◆ PROBLEM STATEMENT
Output the material below verbatim, with every line unchanged.

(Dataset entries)
****
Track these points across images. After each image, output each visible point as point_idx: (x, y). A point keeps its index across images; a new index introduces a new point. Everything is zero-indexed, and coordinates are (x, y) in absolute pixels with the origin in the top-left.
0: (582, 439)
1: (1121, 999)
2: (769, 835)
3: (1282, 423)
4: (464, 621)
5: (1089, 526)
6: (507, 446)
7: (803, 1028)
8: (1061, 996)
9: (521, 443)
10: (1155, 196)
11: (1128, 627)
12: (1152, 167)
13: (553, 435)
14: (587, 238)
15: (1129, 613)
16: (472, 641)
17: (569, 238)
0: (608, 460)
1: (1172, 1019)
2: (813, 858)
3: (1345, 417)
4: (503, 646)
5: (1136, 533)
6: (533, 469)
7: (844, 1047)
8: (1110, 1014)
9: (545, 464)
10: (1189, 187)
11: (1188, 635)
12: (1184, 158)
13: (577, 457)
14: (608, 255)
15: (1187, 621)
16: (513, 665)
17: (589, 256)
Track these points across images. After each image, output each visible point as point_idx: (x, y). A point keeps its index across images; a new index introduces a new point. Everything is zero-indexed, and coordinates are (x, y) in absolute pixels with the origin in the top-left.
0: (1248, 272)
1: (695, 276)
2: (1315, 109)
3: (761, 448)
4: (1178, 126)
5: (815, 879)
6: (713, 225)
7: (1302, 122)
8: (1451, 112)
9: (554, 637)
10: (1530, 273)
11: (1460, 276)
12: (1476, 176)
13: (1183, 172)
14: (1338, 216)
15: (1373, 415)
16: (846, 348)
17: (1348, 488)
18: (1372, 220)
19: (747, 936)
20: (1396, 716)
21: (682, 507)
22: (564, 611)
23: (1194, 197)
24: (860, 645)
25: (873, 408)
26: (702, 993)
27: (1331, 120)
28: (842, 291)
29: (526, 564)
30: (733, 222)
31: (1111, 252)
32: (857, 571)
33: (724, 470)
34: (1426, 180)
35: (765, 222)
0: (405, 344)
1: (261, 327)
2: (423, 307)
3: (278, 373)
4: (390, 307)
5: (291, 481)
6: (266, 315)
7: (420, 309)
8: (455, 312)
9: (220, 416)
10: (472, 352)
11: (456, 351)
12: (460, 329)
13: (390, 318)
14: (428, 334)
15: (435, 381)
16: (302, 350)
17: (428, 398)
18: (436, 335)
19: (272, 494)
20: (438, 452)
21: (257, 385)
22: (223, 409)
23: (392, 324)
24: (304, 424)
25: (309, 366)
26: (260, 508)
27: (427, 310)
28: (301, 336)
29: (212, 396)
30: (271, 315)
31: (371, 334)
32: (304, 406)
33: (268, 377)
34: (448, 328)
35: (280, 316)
****
◆ RESPONSE TO THE EXERCISE
Track these points across images. After each image, output each visible point as point_idx: (x, y). A point keeps its index across images; a new index introduces a new point. Everything is zero-indexed, and coordinates are (x, y) in absolute pixels with the origin in the top-left.
0: (582, 439)
1: (1121, 999)
2: (769, 835)
3: (1282, 423)
4: (464, 621)
5: (1089, 526)
6: (507, 446)
7: (803, 1028)
8: (1061, 996)
9: (521, 443)
10: (1155, 196)
11: (1128, 627)
12: (1152, 167)
13: (553, 435)
14: (587, 238)
15: (1129, 613)
16: (472, 641)
17: (569, 238)
0: (608, 460)
1: (1172, 1019)
2: (813, 858)
3: (1345, 417)
4: (503, 646)
5: (1136, 533)
6: (533, 469)
7: (844, 1047)
8: (1110, 1014)
9: (545, 464)
10: (1189, 187)
11: (1188, 635)
12: (1184, 158)
13: (577, 457)
14: (608, 255)
15: (1187, 621)
16: (513, 665)
17: (589, 256)
Track these points across images. After each image, output each visible point as point_idx: (x, y). A point keeps its index across images; a new index introduces a new point. Everything is zero-indexed, and coordinates are (x, y) in absolute pixels with the origin in the top-left.
0: (1248, 272)
1: (695, 276)
2: (1315, 109)
3: (761, 448)
4: (1178, 126)
5: (815, 879)
6: (713, 225)
7: (1302, 122)
8: (1451, 112)
9: (554, 637)
10: (1530, 273)
11: (1460, 276)
12: (1476, 176)
13: (1183, 172)
14: (1338, 216)
15: (1373, 415)
16: (846, 348)
17: (1348, 488)
18: (1372, 220)
19: (747, 936)
20: (1396, 716)
21: (682, 507)
22: (564, 611)
23: (1194, 197)
24: (860, 645)
25: (873, 408)
26: (702, 993)
27: (1331, 120)
28: (842, 291)
29: (526, 564)
30: (733, 222)
31: (1111, 252)
32: (857, 571)
33: (724, 470)
34: (1426, 180)
35: (765, 222)
0: (405, 344)
1: (261, 327)
2: (423, 307)
3: (278, 373)
4: (390, 307)
5: (291, 481)
6: (266, 315)
7: (420, 309)
8: (455, 312)
9: (220, 416)
10: (472, 352)
11: (456, 351)
12: (460, 329)
13: (390, 318)
14: (428, 334)
15: (435, 381)
16: (302, 350)
17: (428, 398)
18: (436, 335)
19: (272, 494)
20: (438, 452)
21: (257, 385)
22: (223, 409)
23: (392, 324)
24: (304, 424)
25: (309, 366)
26: (260, 508)
27: (427, 310)
28: (301, 336)
29: (212, 396)
30: (271, 315)
31: (371, 334)
32: (304, 406)
33: (268, 377)
34: (448, 328)
35: (280, 316)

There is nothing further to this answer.